You know, I thought if anyone was going to have an affair that it would be me. Not that I thought I would have had one, if you know what I mean.
But I was always the loud rowdy one who was regarded as great fun.
And popular opinion held James to be the sensible reliable one. Quiet, self-contained, as steady as a rock.
That’s the trouble with men who wear suits and reading glasses and who fix you with a sincere gaze and say things like “Well, in a period of low inflation, a fixed-rate mortgage is your best bet,” or “I would sell the treasury stock and buy government equities,” or some such similar statement.
You get hoodwinked into thinking that they’re as dull as ditchwater and as safe as houses.
And I suppose that even I did a bit with James.
I felt that I could behave or misbehave in any fashion that took my fancy and he would smile tolerantly on me. He was amused by me.
No, not amused. That sounds sort of patronizing and disdainful.
But he was certainly entertained by me.
He really thought I was great.
And I, on the other hand, felt very safe and secure and
protected with James.
The very fact that I knew I could make a fool of myself and James would still love me insured that I didn’t make a fool of myself.
I didn’t get drunk very often anymore.
But even in the days when I did and I would wake up the next morning with a pounding headache and cringing from the few snippets of what I could remember of the previous evening, he would be so sweet.

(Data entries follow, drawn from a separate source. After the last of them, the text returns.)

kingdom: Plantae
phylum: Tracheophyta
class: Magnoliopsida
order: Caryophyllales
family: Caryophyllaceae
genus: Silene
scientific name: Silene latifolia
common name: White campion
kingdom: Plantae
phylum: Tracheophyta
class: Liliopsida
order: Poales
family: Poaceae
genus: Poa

He would laugh kindly and get me glasses of water and lean over and kiss me on my throbbing forehead as I lay like a corpse in the bed and say soothing things like “No, sweetie, you weren’t obnoxious. You were really funny,” and “No, darling, you weren’t overbearing. You had us all in stitches,” and “Your bag will turn up. It was probably under some coats at Lisa’s. I’ll call her now,” and “Of course you can look those people in the eye again. I mean, everyone was plastered. You weren’t the drunkest by any stretch of the imagination.”

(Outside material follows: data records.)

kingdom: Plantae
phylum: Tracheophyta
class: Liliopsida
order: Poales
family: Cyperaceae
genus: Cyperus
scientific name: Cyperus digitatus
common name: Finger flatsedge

And on one really awful occasion, my worst “morning after” ever, I think—the promises to never drink again were thick on the ground that morning, I can tell you—“Hurry up, angel, your hearing is at nine-thirty.
You can’t be late because the lawyer said your judge is a bastard.”
Now look, wait a minute. Just let me explain. Please hear me out.
Yes, I was arrested one night but it wasn’t because I did anything illegal.
I was simply in the wrong place at the wrong time. I just happened to be somewhere that just happened to be an unlicensed drinking club. I had no idea that the people running the place were doing anything criminal.
Apart from the price they were charging for the wine.
And the suits the bouncers were wearing. The suits alone deserved ten years in solitary confinement.
I don’t know how I managed to get mixed up in it. All I know for sure is that drink was taken and spirits were high.
When we saw the policemen entering the club and everyone started hiding their drinks under their tables, Judy and Laura and I thought it was great fun.
“Just like Prohibition,” we laughingly agreed.
I decided that I would tell my favorite joke to some of the policemen, which is the one that goes: How many policemen does it take to break a lightbulb? The answer being, of course, none. It fell down the stairs.